Note that example was done specifically as a study of armed irregulars vs the US--your examples of other Western states were in a very different vein. :)




so you are saying there is a correlation between guns-per-capita and gun-deaths-per-capita?


No, I'm (foolishly) responding to an Onion article of all things. The claim is being made that the U.S. is the only place where mass killings with firearms happen. I'm merely stating this isn't true.


Just to clarify, here's the headline (my emphasis):

"‘No Way To Prevent This,’ Says Only Nation Where This Regularly Happens"


More guns == more murder.

> “For each 1 percentage point increase in proportion of household gun ownership,” Siegel et al. found, “firearm homicide rate increased by 0.9″ percent.

http://thinkprogress.org/justice/2013/09/13/2617131/largest-...


And what homicide rate diminished? If it just moves the weapon of choice, its largely irrelevant.
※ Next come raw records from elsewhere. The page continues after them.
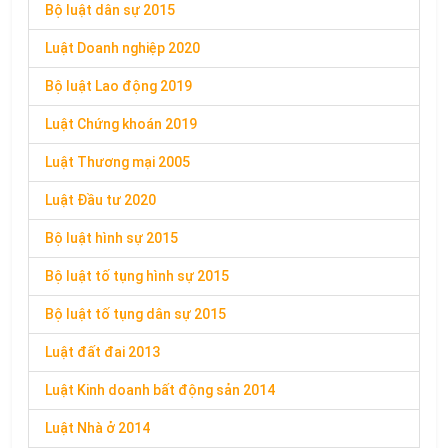
Bộ luật dân sự 2015
Luật Doanh nghiệp 2020
Bộ luật Lao động 2019
Luật Chứng khoán 2019
Luật Thương mại 2005
Luật Đầu tư 2020
Bộ luật hình sự 2015
Bộ luật tố tụng hình sự 2015
Bộ luật tố tụng dân sự 2015
Luật đất đai 2013
Luật Kinh doanh bất động sản 2014
Luật Nhà ở 2014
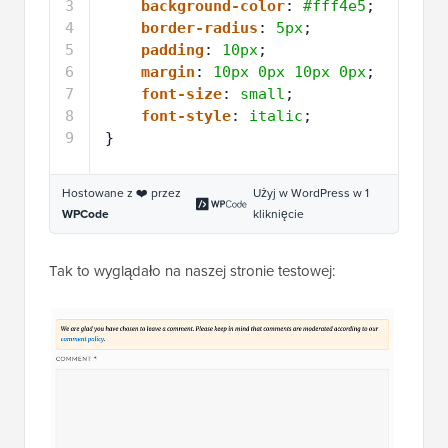
3
background-color
: 
#fff4e5
;
4
border-radius
: 
5px
;
5
padding
: 
10px
;
6
margin
: 
10px
0px
10px
0px
;
7
font-size
: 
small
;
8
font-style
: 
italic
;
9
}
Hostowane z ❤️ przez
Użyj w WordPress w 1
WPCode
kliknięcie
Tak to wyglądało na naszej stronie testowej:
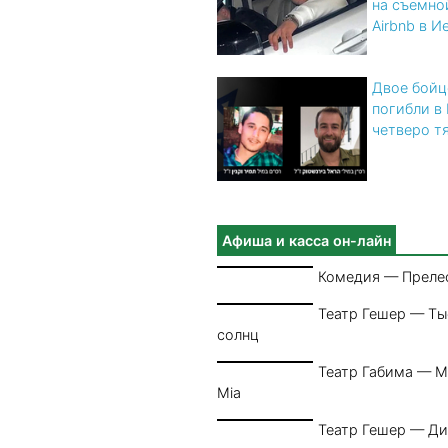
на съемно
Airbnb в 
Двое бой
погибли в
четверо т
Афиша и касса он-лайн
Комедия — Преле
Театр Гешер — Т
солнц
Театр Габима — 
Mia
Театр Гешер — Ди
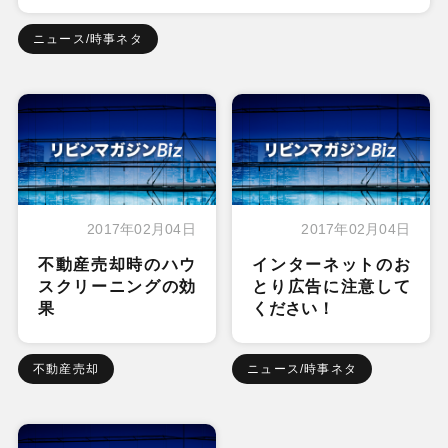
ニュース/時事ネタ
2017年02月04日
2017年02月04日
不動産売却時のハウ
インターネットのお
スクリーニングの効
とり広告に注意して
果
ください！
不動産売却
ニュース/時事ネタ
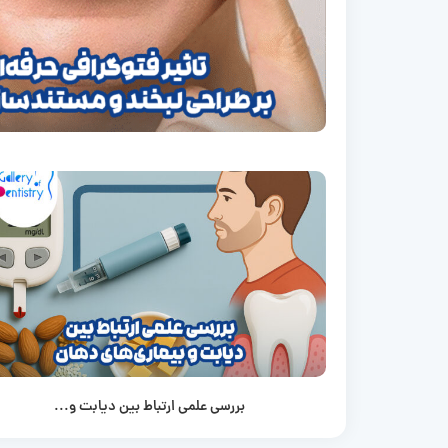
بررسی علمی ارتباط بین دیابت و...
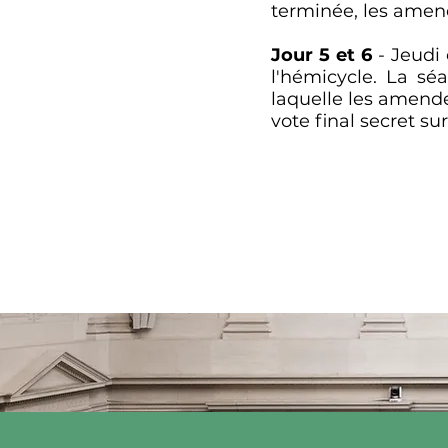
terminée, les amen
Jour 5 et 6
- Jeudi 
l'hémicycle. La sé
laquelle les amende
vote final secret su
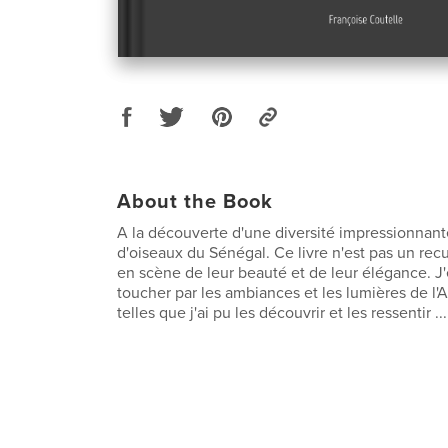
About the Book
A la découverte d'une diversité impressionnan
d'oiseaux du Sénégal. Ce livre n'est pas un rec
en scène de leur beauté et de leur élégance. J
toucher par les ambiances et les lumières de l'A
telles que j'ai pu les découvrir et les ressentir ...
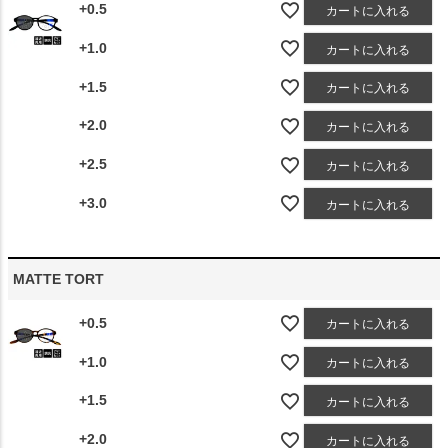
+0.5
カートに入れる
+1.0
カートに入れる
+1.5
カートに入れる
+2.0
カートに入れる
+2.5
カートに入れる
+3.0
カートに入れる
MATTE TORT
+0.5
カートに入れる
+1.0
カートに入れる
+1.5
カートに入れる
+2.0
カートに入れる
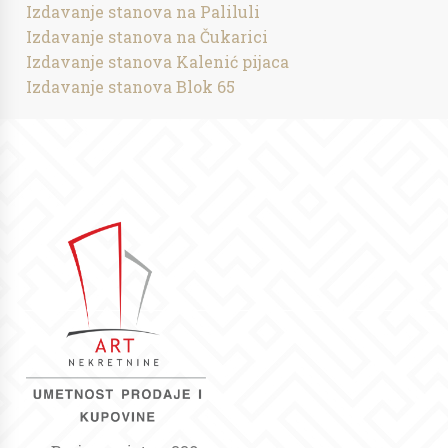
Izdavanje stanova na Paliluli
Izdavanje stanova na Čukarici
Izdavanje stanova Kalenić pijaca
Izdavanje stanova Blok 65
I'm not sure I can say there's something absolutely wrong with it, but my opinion is that citizens shouldn't be allowed to own firearms. I live somewhere (UK) where they can't, and there is very little gun violence. That's not to say, of course, there aren't problems, but I just think - on balance - the world would be better off with fewer killing machines in it.


I'm not pro gun but many countries like Canada have pretty high gun ownership yet have low gun violence numbers. I think there is more to the problem then just disallowing private gun ownership would solve. It's a band aid fix in my view.


Its kind of like prisoners' dilemma. Who loses their firearms first, citizens or criminals? They lose.

I'd also like to say something about societies with ubiquitous government public and private surveillance, chilling of freedom of speech and repressive cultures, but I live in the USA so I can't throw stones.


Why wouldn't he/she want some sort of mass, nationwide gun buy-back program?